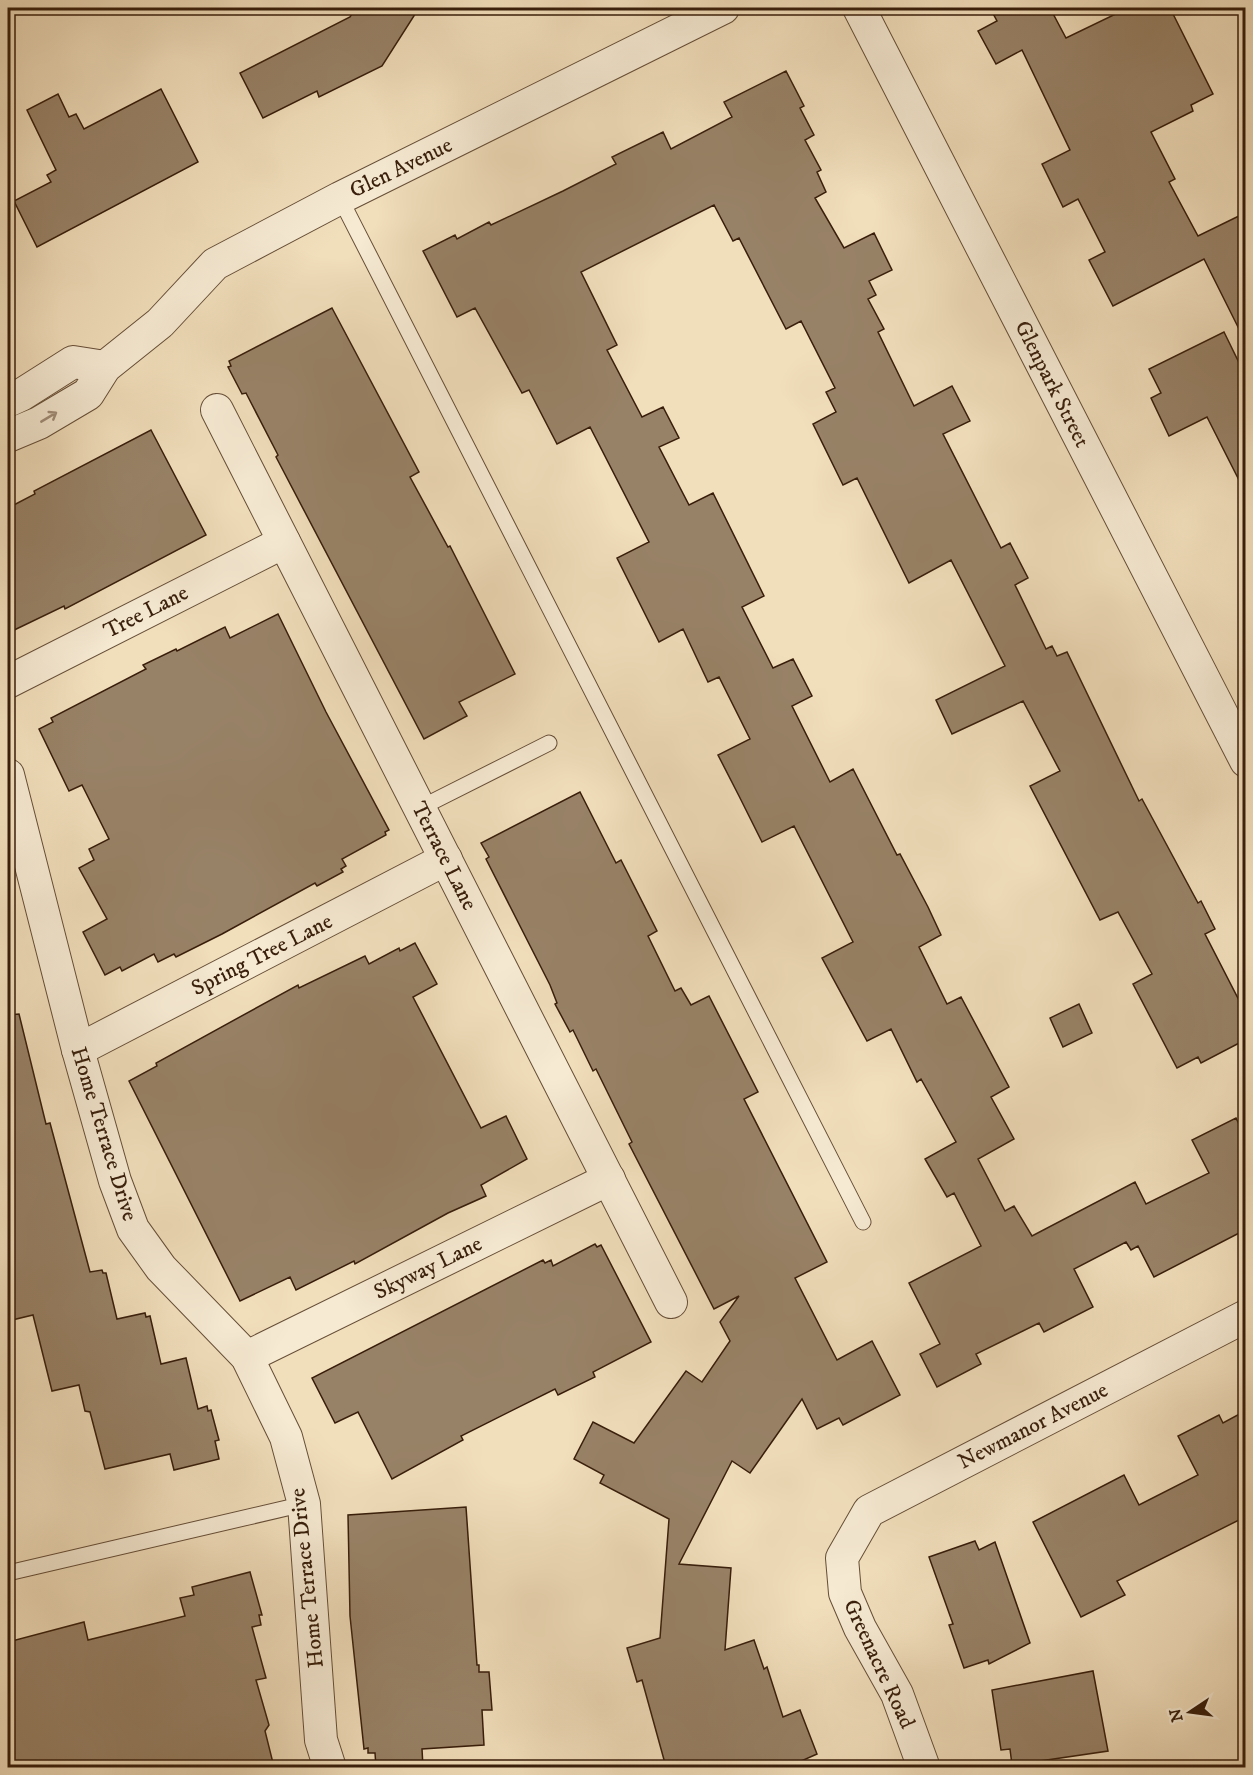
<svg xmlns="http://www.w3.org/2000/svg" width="1253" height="1775" font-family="'IM FELL DW Pica',serif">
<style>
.building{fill:#988267;stroke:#381e0b;stroke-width:1.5}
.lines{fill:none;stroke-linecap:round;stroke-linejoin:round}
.lane-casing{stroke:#664e37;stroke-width:17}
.street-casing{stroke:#664e37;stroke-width:34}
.lane{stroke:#f6ead3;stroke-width:15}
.street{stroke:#f6ead3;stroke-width:32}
.oneway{stroke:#a08e79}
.labels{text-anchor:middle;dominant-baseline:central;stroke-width:5;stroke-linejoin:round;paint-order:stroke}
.street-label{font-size:22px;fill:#381e0b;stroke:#f6ead3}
</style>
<rect width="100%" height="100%" fill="#f1debb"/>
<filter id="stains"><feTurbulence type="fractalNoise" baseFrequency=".00333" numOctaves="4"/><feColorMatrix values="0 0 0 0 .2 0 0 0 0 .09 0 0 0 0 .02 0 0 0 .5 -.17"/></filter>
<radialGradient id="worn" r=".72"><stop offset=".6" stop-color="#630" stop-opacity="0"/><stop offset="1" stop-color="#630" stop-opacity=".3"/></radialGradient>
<!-- building -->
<g class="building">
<polygon points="356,8 419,8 382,66 319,97 317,91 263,118 240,73 350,17"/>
<polygon points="990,8 1050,8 1066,38 1128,8 1170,8 1213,94 1191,105 1193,111 1151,132 1175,179 1169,182 1198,236 1245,213 1245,341 1204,259 1113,306 1089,260 1105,252 1078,199 1063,207 1042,164 1070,150 1022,50 996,64 978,31 997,21"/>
<polygon points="786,71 804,106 800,108 814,135 805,140 821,170 817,172 826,192 815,198 844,248 874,233 892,270 869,281 876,295 868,299 884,329 878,332 914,406 952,386 970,421 943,434 1001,548 1010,543 1028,578 1015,585 1046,649 1052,646 1057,656 1067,652 1139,801 1142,799 1198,903 1201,901 1215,929 1205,934 1245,1012 1245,1040 1201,1063 1198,1057 1177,1068 1133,984 1152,974 1118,912 1100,920 1030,786 1060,771 1023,701 952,734 936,700 1005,666 951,560 909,583 857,478 843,485 813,424 836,412 826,392 835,388 801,321 786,329 739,238 733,241 714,205 581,272 617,345 607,350 642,417 663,407 679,438 659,447 689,505 713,493 764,596 742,607 773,668 793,659 812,696 792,706 830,782 853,769 897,855 900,854 928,907 941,935 919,947 947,1004 961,997 1009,1087 991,1097 1014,1139 978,1159 1005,1211 1014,1206 1032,1236 1135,1182 1146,1204 1209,1173 1192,1140 1236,1118 1245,1137 1245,1230 1154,1277 1138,1246 1131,1250 1126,1242 1074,1269 1093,1307 1044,1332 1039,1323 976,1354 981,1364 937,1387 920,1354 940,1344 909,1283 981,1246 954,1193 947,1197 925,1159 956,1142 921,1079 917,1082 891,1029 867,1041 822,958 853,942 794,826 762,842 739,796 718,755 750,739 719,677 708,682 683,629 659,642 617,558 649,542 590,427 557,444 529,390 522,393 475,308 457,317 423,251 455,235 457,239 489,222 491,225 563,191 616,164 612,157 663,132 671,149 732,117 724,102"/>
<polygon points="161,89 198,162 37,247 14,201 51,182 47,175 56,170 27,110 58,94 69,117 76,114 84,129"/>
<polygon points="332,308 419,472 410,477 448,547 450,546 515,674 459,702 467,716 424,739 276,457 278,455 246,393 242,394 228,367 231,366 229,361"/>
<polygon points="1224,332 1245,375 1245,492 1207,417 1169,436 1151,398 1161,393 1149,369"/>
<polygon points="151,430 206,535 65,609 64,606 8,633 8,508 35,494 34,491"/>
<polygon points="278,614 326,712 389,830 385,832 386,835 342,859 346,866 341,869 343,872 317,886 315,883 222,934 176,957 174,954 158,962 154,954 122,971 120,967 105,975 83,932 107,919 79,868 94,860 89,849 109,839 82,785 69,791 39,729 53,722 51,718 146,669 143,665 176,649 177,651 225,627 230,638"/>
<polygon points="580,792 616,863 621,860 657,931 648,936 675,991 681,988 691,1005 709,996 758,1092 744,1099 827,1262 795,1278 837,1360 872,1341 900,1395 843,1425 839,1418 817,1429 802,1399 750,1473 732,1461 679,1564 731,1568 725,1650 754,1640 764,1669 767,1667 783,1717 800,1710 817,1754 801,1761 804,1767 666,1767 642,1680 637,1682 627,1648 660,1638 669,1519 600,1483 604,1475 574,1459 593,1422 634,1443 686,1371 702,1382 730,1341 720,1322 739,1296 714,1309 629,1144 632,1142 596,1069 593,1071 573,1030 570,1032 555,1004 557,1003 550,985 486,859 489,857 481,843"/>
<polygon points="415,943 437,984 413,997 481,1128 506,1116 527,1159 481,1185 486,1196 448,1213 355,1264 354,1261 296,1290 290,1277 240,1301 129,1081 157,1066 156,1063 298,985 299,988 365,956 369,964 399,948 400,951"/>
<polygon points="1079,1004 1092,1033 1063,1047 1050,1018"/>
<polygon points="19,1014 45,1120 46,1124 50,1123 90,1272 102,1270 103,1273 106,1273 117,1319 145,1313 146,1317 150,1316 161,1364 186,1358 198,1409 207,1406 208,1411 211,1410 219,1440 215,1441 219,1459 174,1470 170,1454 105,1469 90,1412 85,1411 79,1385 52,1391 33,1315 8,1321 8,1015"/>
<polygon points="595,1244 597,1247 601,1245 651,1342 593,1372 595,1377 558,1395 555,1389 461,1436 463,1440 392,1479 358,1412 335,1423 312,1378 543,1260 545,1263 551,1260 553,1266"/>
<polygon points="1245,1411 1245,1517 1117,1581 1125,1595 1081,1617 1033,1522 1124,1475 1139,1505 1198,1475 1178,1436 1219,1415 1223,1423"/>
<polygon points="466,1507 477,1665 479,1665 479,1672 489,1672 492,1710 482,1710 484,1745 422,1749 423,1767 376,1767 375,1753 368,1753 368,1748 364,1749 350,1616 348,1515"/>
<polygon points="975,1541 979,1550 995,1542 1030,1643 989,1664 988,1660 964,1668 949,1625 953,1624 929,1557"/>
<polygon points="250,1572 262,1615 259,1615 261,1625 252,1627 266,1678 256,1680 269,1725 265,1731 274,1767 8,1767 8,1642 84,1622 88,1640 185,1616 180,1598 194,1595 192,1587"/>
<polygon points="1093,1671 1108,1751 1012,1765 1010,1749 1001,1750 992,1690"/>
</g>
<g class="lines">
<defs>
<g id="lane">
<polyline points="340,198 863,1222"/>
<polyline points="420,808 549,743"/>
<polyline points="8,1573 304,1504"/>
</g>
<g id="street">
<polyline points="859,8 1246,761"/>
<polyline points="8,401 21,395 73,362 105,367"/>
<polyline points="217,410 671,1302"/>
<polyline points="8,436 39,423 88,394 105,367 160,323 215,264 340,198 723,8"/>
<polyline points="8,682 284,542"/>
<polyline points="8,775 78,1050 115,1181 133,1229 161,1268 247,1357 286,1437 304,1504 321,1740 330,1768"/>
<polyline points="78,1050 446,859"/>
<polyline points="247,1357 609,1179"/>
<polyline points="924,1768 897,1694 860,1628 845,1593 842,1558 869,1511 1246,1316"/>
</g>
</defs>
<!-- lane casing -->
<use href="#lane" class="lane-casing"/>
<!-- street casing -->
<use href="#street" class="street-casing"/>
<!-- lane -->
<use href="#lane" class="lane"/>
<!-- street -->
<use href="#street" class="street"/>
</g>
<!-- one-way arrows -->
<defs><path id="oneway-shaft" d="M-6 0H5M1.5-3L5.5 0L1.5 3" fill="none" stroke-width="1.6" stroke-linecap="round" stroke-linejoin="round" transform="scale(1.5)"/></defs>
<use class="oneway" href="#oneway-shaft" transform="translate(49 417) rotate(-31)"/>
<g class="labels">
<!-- street labels -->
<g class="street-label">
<text transform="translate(401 168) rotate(-26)">Glen Avenue</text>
<text transform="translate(1052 384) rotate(63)">Glenpark Street</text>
<text transform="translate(146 612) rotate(-27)">Tree Lane</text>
<text transform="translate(444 856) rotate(63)">Terrace Lane</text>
<text transform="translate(262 955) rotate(-27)">Spring Tree Lane</text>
<text transform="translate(104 1134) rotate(73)">Home Terrace Drive</text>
<text transform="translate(428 1268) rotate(-26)">Skyway Lane</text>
<text transform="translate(1033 1426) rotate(-27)">Newmanor Avenue</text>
<text transform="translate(307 1578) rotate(-96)">Home Terrace Drive</text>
<text transform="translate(879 1664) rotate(65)">Greenacre Road</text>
</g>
</g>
<!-- margin -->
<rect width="1253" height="1775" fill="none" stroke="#f1debb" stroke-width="30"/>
<rect x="9" y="9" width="1235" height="1757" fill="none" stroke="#381e0b" stroke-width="3"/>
<rect x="15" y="15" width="1223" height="1745" fill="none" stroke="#381e0b" stroke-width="1.5"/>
<!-- north arrow -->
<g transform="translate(1190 1712) rotate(257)" stroke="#f6ead3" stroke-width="4.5" paint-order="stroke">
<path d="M0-4.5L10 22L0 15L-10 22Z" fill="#381e0b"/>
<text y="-9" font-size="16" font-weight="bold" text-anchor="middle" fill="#381e0b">N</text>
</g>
<rect width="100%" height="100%" filter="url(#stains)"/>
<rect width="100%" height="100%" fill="url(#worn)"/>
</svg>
--------
● **Assigned task**: Copy every line where the word "labels" is present in the entries above.

● **Answer space**:
.labels{text-anchor:middle;dominant-baseline:central;stroke-width:5;stroke-linejoin:round;paint-order:stroke}
<g class="labels">
<!-- street labels -->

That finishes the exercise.